Applies to occupied territories

The law defines a boycott as "deliberately avoiding economic, cultural or academic ties with another person or body solely because of their affinity with the state of Israel, one of its institutions or an area under its control, in such a way that may cause economic, cultural or academic damage."

Owing to the wording "an area under its control," the law would therefore apply to activists who call for a halt in dealings with Jewish settlements in the occupied territories rather than with Israel as a whole. It also includes members of organizations that advocate boycotts.

Palästina Israelische Siedlingsbau in Ma'ale Adumim, Westjordanland
Activists who only object to dealings with Israeli settlements will still be hit by the lawImage: picture alliance / newscom

Jewish Voice for Peace, a US human rights group supporting BDS, compared the law to US President Donald Trump's revised ban on refugees and travelers from six Muslim-majority nations.

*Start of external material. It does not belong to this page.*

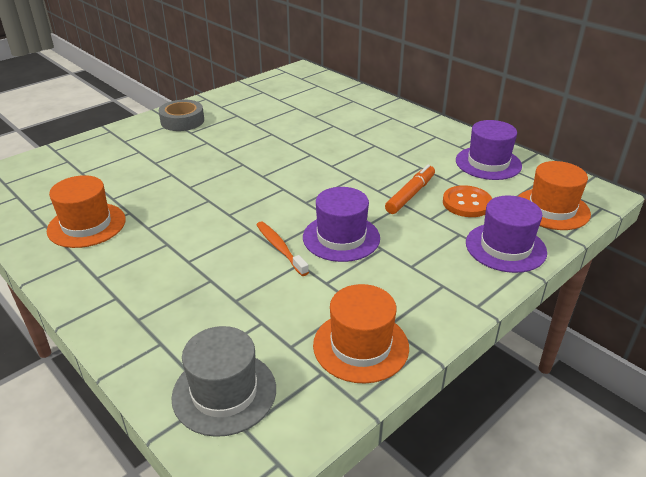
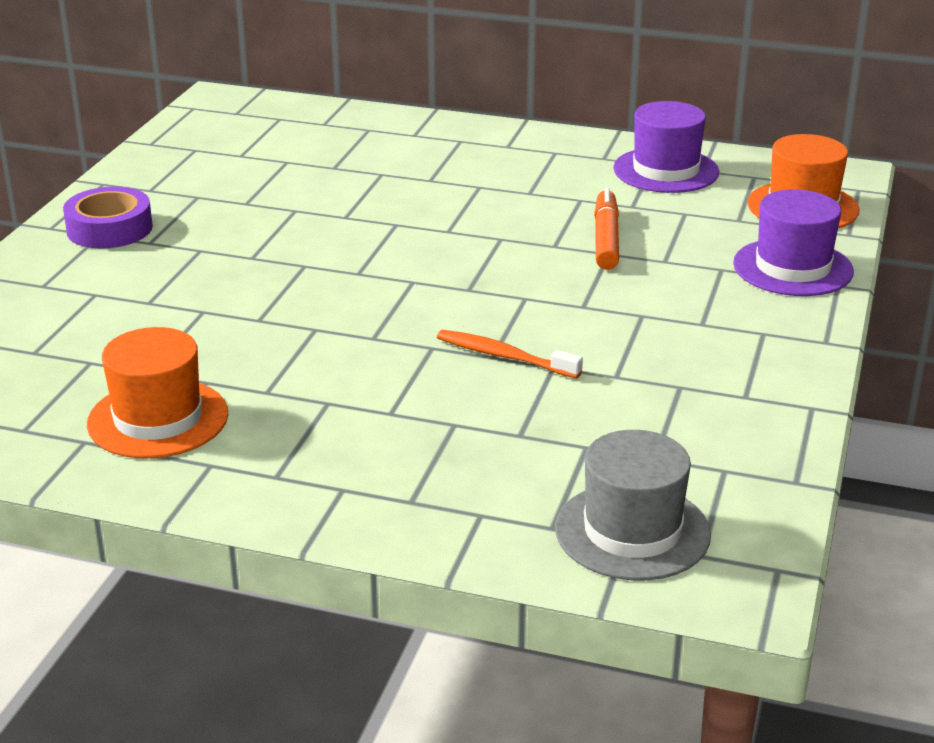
camera: 30 degrees left, 5 degrees down
(182, 121) = (109, 229): grey tape -> purple tape
(341, 237) = (573, 318): purple hat -> none
(361, 346) = (738, 428): orange hat -> none
(467, 203) = (691, 229): orange button -> none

"Israel just passed its own discriminatory travel ban barring supporters of nonviolent tactics to end Israel's violations of Palestinian rights," its executive director Rebecca Vilkomerson said in a statement.

"My grandparents are buried in Israel, my husband and kids are citizens, and I lived there for three years, but this bill would bar me from visiting because of my work in support of Palestinian rights."

Anti-settlement NGO Peace Now called the law "neither Jewish nor democratic," and said it violates freedom of expression.

It said it "will not prevent the boycott but just erode Israel's standing in the world and lead us toward international isolation."

Right to determine admittance

Supporters of the the bill said it was a matter of self-defense, saying Israel should not welcome those who want to harm the country.

"If someone demeans me, I do not let them into my home," said David Amsalem, a lawmaker from Netanyahu's Likud party, according to centrist broadsheet "Jerusalem Post."

Public Security Minister Gilad Erdan defended the law on Tuesday, saying "every country has the right to determine who enters its borders."

He called it "another step in our struggle against those who seek to delegitimize Israel while hiding behind the language of human rights, and they do it from time to time."

Last year, the country allocated 118 million shekels ($32 million, 30 million euros) to fight the BDS movement.